The data:
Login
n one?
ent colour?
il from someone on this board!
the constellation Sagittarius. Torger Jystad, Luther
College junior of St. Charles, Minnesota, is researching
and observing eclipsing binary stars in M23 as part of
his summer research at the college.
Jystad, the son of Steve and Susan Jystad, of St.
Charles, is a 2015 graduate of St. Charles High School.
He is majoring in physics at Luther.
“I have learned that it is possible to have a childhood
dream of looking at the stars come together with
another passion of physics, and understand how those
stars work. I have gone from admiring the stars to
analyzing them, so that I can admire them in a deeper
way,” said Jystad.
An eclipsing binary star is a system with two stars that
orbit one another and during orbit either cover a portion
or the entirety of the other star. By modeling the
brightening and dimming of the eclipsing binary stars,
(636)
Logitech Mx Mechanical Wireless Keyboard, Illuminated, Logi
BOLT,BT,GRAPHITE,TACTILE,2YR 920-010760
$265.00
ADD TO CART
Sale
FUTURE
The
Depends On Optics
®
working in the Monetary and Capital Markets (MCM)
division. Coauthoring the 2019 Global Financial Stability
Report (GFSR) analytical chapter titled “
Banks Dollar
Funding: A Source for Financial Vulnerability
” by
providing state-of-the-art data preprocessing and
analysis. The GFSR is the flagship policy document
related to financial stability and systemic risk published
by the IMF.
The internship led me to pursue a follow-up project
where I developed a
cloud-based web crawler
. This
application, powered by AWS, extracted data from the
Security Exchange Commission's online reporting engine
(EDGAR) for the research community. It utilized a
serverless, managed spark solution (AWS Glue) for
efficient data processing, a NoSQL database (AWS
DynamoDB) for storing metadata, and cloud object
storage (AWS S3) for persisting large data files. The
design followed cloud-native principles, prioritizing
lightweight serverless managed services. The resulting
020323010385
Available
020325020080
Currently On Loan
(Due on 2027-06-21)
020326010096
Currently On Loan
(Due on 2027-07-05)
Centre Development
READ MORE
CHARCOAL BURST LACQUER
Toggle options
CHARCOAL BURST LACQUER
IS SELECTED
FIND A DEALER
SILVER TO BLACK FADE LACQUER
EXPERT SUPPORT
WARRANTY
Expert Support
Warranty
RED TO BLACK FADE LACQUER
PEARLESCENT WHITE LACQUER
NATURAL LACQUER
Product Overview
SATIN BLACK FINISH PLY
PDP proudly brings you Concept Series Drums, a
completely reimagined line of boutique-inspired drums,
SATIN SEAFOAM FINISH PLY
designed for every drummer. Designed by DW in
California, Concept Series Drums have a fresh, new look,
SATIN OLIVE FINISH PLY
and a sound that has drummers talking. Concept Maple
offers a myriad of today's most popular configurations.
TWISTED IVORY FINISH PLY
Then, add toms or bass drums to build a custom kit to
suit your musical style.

Problem description: Send back an exact copy of only the lines from the line with "College junior of" up to and including the line with "another passion of" in the data above.

Solution for this problem:
College junior of St. Charles, Minnesota, is researching
and observing eclipsing binary stars in M23 as part of
his summer research at the college.
Jystad, the son of Steve and Susan Jystad, of St.
Charles, is a 2015 graduate of St. Charles High School.
He is majoring in physics at Luther.
“I have learned that it is possible to have a childhood
dream of looking at the stars come together with
another passion of physics, and understand how those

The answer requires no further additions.